Dass Linke lautstark nach einem AfD-Verbot rufen – und neuerdings auch nach Berufsverboten für Parteimitglieder –, finde ich verstörend. Dass Wähler dabei nur außen vor bleiben, weil man sie nicht namentlich und rechtssicher erfassen kann, wird nicht erwähnt. Mir kommt es so vor, als wäre es durchaus erwünscht, wenn auch AfD-Wähler sanktioniert würden. Die Debattenlage lässt diesen Rückschluss zu.
Mit Demokratie hat dieses Gebaren für mich nichts mehr zu tun. Ich erkläre meine persönliche Haltung zur AfD hier nicht zum X. Mal. Damit dringe ich ohnehin nicht durch.
Als Willy Brandt 1969 davon sprach, mehr Demokratie wagen zu wollen, konnte er kaum ahnen, dass wenige Jahre später ein Beschluss folgen würde, der nichts Gutes bewirkte.
..............................
* ANFORDERUNGEN DER ÜBUNG *
(a) Wie lautet im Meinungstext zum AfD-Verbot der Abschnitt von „Dass Linke lautstark“ bis „diesen Rückschluss zu.“? Schreiben Sie ihn wortgetreu nieder.
(b) Wie könnte der Meinungstext zum AfD-Verbot weitergehen? Setzen Sie ihn im Anschluss an seinen letzten Satz fort.

* DATENAUSZUG *
..............................
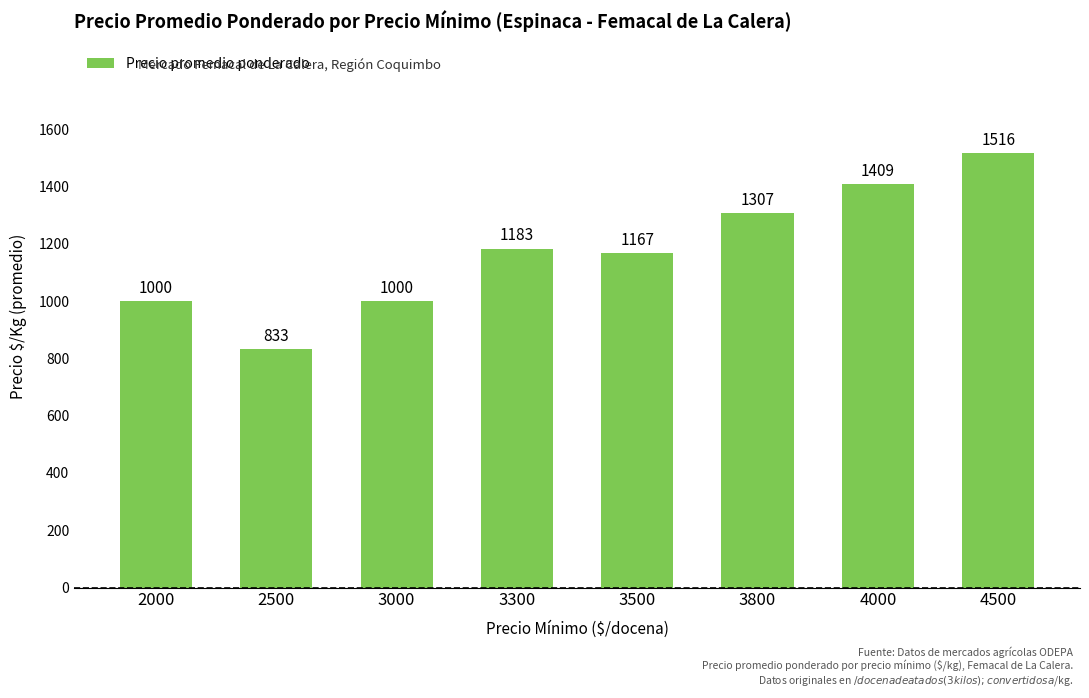

How many data points does each series have?

8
..............................
* ANTWORTEN JE AUFGABE *
(a)
Dass Linke lautstark nach einem AfD-Verbot rufen – und neuerdings auch nach Berufsverboten für Parteimitglieder –, finde ich verstörend. Dass Wähler dabei nur außen vor bleiben, weil man sie nicht namentlich und rechtssicher erfassen kann, wird nicht erwähnt. Mir kommt es so vor, als wäre es durchaus erwünscht, wenn auch AfD-Wähler sanktioniert würden. Die Debattenlage lässt diesen Rückschluss zu.

(b)
Der sogenannte Extremistenbeschluss, besser bekannt als Radikalenerlass, wurde am 28. Januar 1972 von den Ministerpräsidenten und Kanzler Willy Brandt verabschiedet. Ziel war es, Bewerber für den Öffentlichen Dienst auf ihre Gesinnung hin zu durchleuchten – wer als „extrem“ galt, konnte draußen bleiben. »Im Laufe der 1970er-Jahre stieß der Radikalenerlass auf immer mehr Unmut in der Bevölkerung, vor allem bei jungen Menschen. Aufgrund zunehmender Kritik aus dem In- und Ausland schwächte die mittlerweile von Helmut Schmidt (SPD) geführte Bundesregierung 1976 die Regelungen auf Bundesebene erstmals ab.« (Quelle)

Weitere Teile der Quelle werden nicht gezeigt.